Inventar historias, recrear vidas, mi itinerario cotidiano consistía en prolongar el subterfugio de ensoñaciones que cubrían de vivacidad y sentido los pasos de los peatones a quienes observaba; les asignaba un nombre, entreveía en sus semblantes y en su forma de caminar las razones de su desplazamiento. Era lo que hacía desde que tenía memoria, cuando me encontraba a la espera de tener un rumbo fijo como el de ellos, cuando quería sentir esa prisa y esa seguridad que ellos experimentaban al caminar, comprender el porqué de esa indiferencia que externaban en sus miradas cuando las buscaba con la mía, aunque sea para que notaran mi presencia. Los observaba en las aceras, en las bancas de los parques, en las sombras de los árboles, en los caminos sin pavimentar; mi caminata comenzaba al salir de la escuela y terminaba con la llegada de las horas nocturnas. Era mejor que volver a casa y reconocer el vacío de mi vida, sin otra misión que la de adueñarse de vivencias ajenas. 

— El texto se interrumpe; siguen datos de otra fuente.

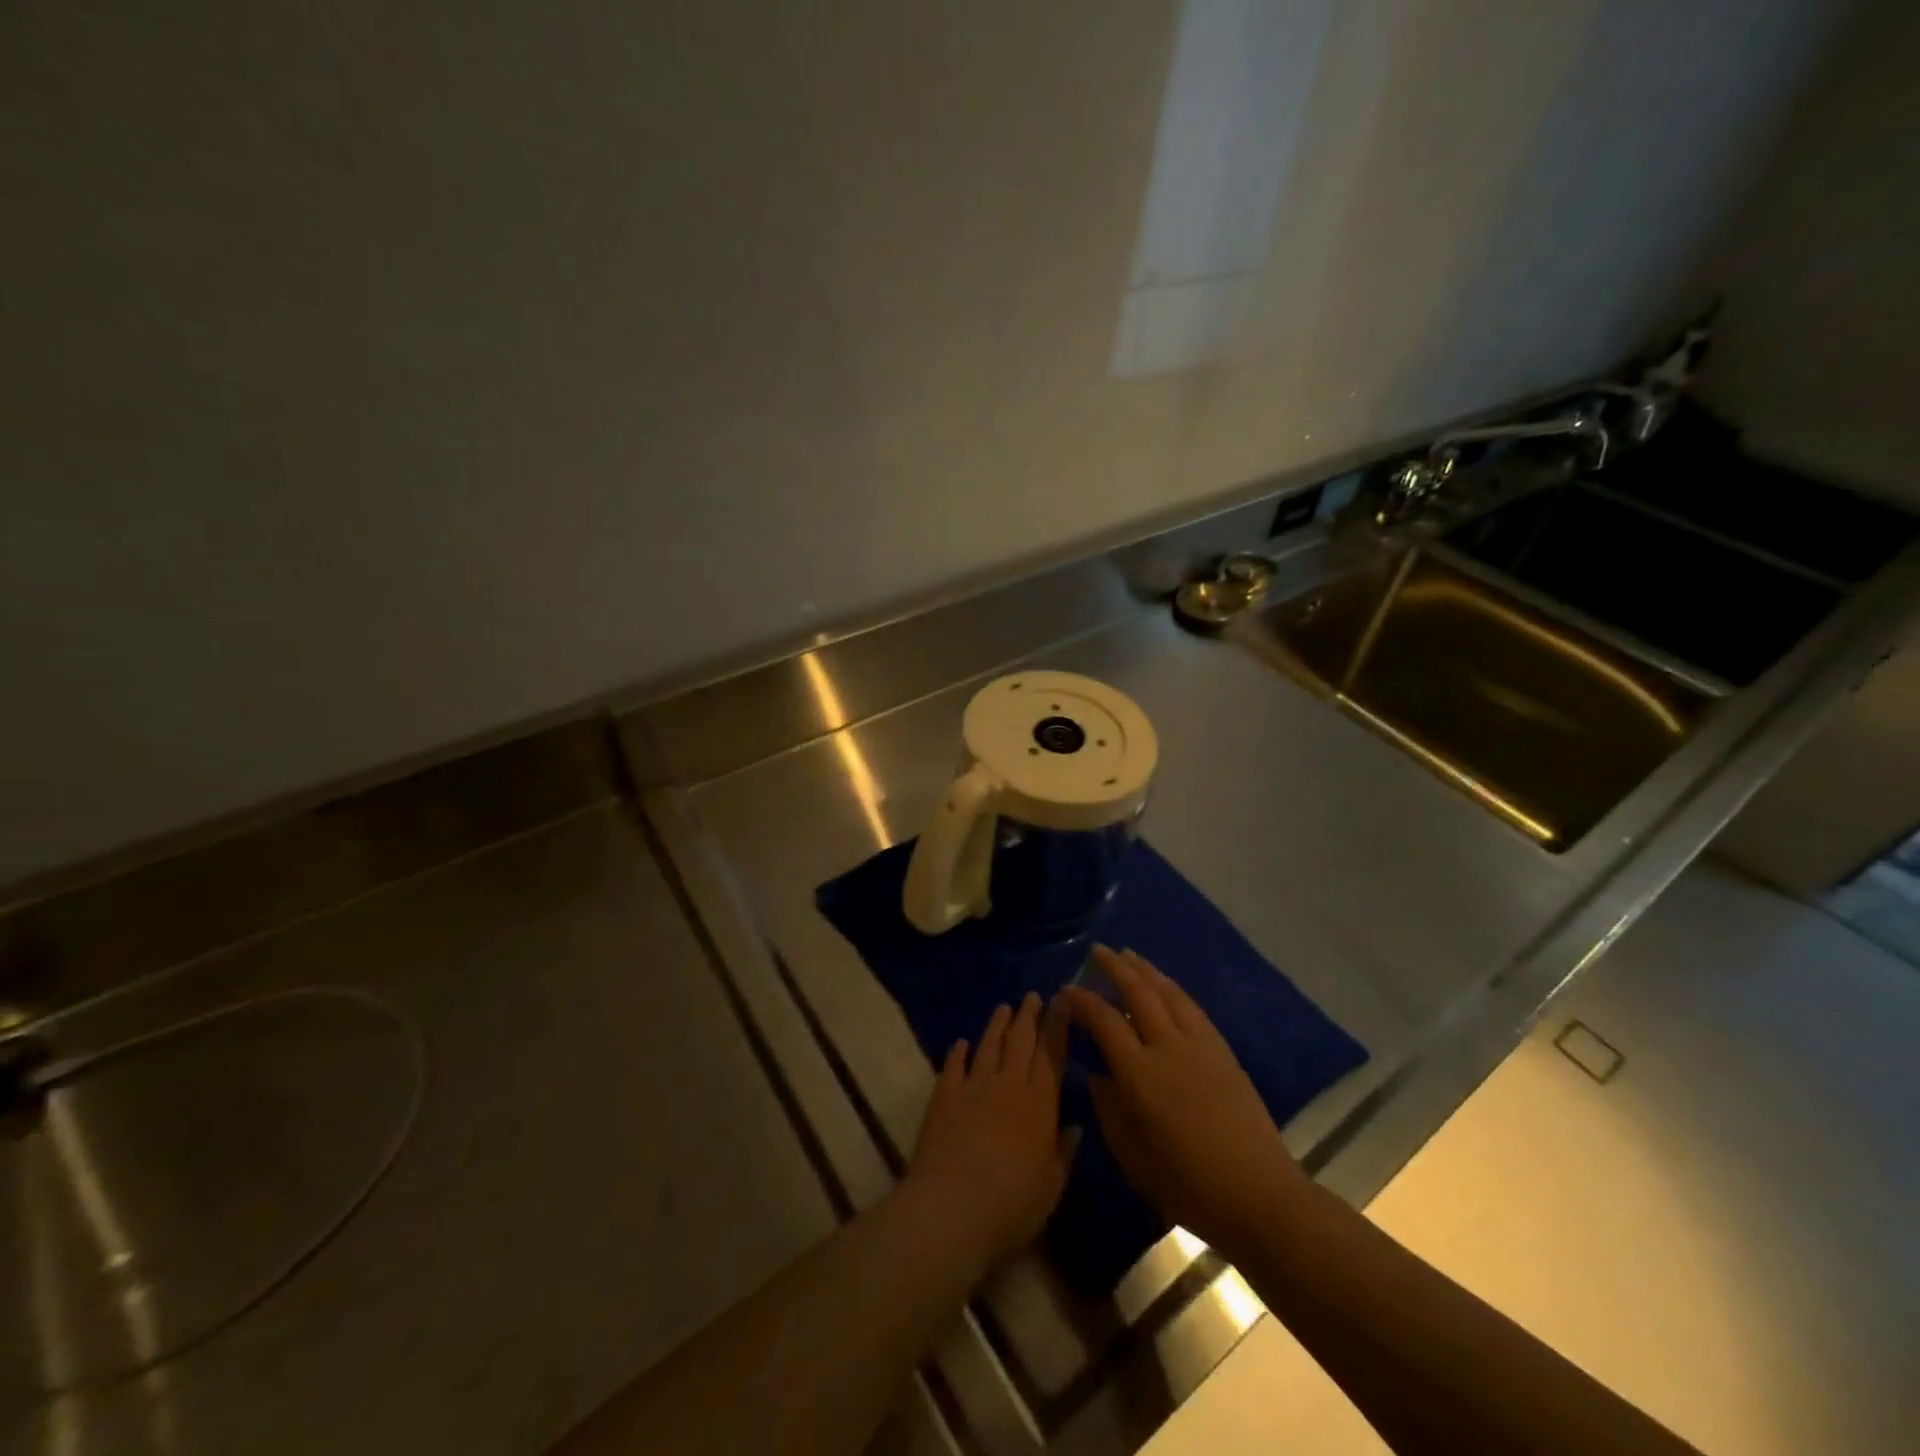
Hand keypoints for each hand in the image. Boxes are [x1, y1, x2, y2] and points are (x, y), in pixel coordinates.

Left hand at [903, 992, 1075, 1278]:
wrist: (953, 1208)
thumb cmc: (1012, 1205)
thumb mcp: (1051, 1186)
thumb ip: (1063, 1153)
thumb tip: (1074, 1127)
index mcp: (1041, 1103)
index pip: (1052, 1053)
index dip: (1058, 1025)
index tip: (1062, 1001)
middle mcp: (1009, 1084)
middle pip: (1021, 1040)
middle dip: (1029, 1015)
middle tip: (1033, 996)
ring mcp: (974, 1085)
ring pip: (989, 1045)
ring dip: (997, 1025)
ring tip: (1004, 1007)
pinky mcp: (944, 1095)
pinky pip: (954, 1065)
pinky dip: (958, 1052)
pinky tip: (961, 1043)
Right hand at [1061, 946, 1308, 1257]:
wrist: (1258, 1195)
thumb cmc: (1187, 1185)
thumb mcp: (1132, 1157)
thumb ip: (1109, 1110)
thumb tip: (1097, 1076)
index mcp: (1140, 1074)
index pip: (1105, 1020)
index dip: (1082, 1000)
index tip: (1066, 990)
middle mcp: (1168, 1047)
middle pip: (1139, 991)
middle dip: (1115, 967)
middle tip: (1097, 951)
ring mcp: (1199, 1045)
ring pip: (1168, 991)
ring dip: (1145, 969)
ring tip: (1128, 955)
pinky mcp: (1223, 1050)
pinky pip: (1191, 1006)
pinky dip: (1172, 987)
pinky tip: (1165, 985)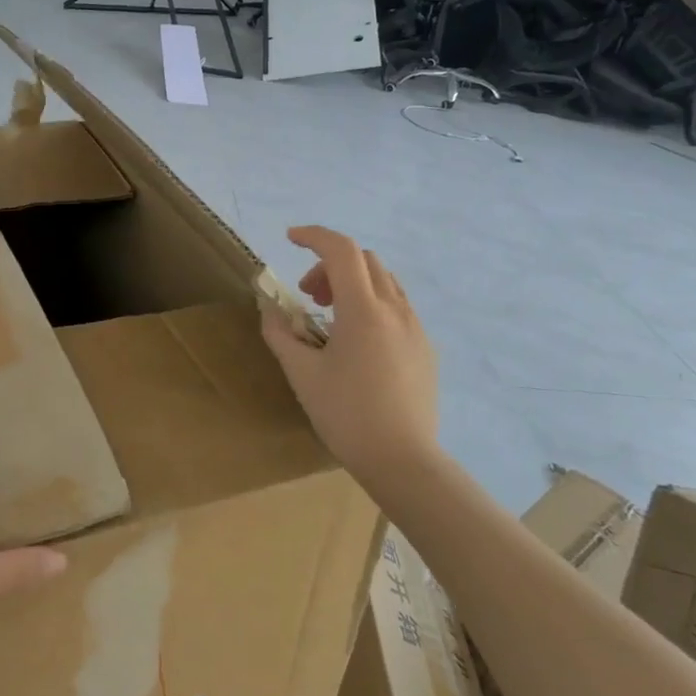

       Todo fue así hasta que conseguí una narrativa propia; ya no había necesidad de pensar en otras vidas, si ya tenía una de la que ocuparme. Un día quise volver a intentarlo, solté mis pasos con la determinación entera de no seguir destino alguno, contaba con el tiempo suficiente para enredarme entre los recovecos de una ciudad cuya extensión no conoce fin. 

       Pero fueron tantas horas, tanto hartazgo, tanto sinsentido. Corroboré que era una acción sólo concebible en una vida pasada, la cual no conocía de rumbos más que el de vuelta a casa. Entonces, retomé el camino a los espacios ya conocidos, me integré a la misma dirección en la que las personas caminaban, emulé la fugacidad de sus pasos, no me permití mirar a otra dirección que no fuera el frente de mi panorama y me perdí entre la homogeneidad colectiva que nunca pude volver a observar desde afuera.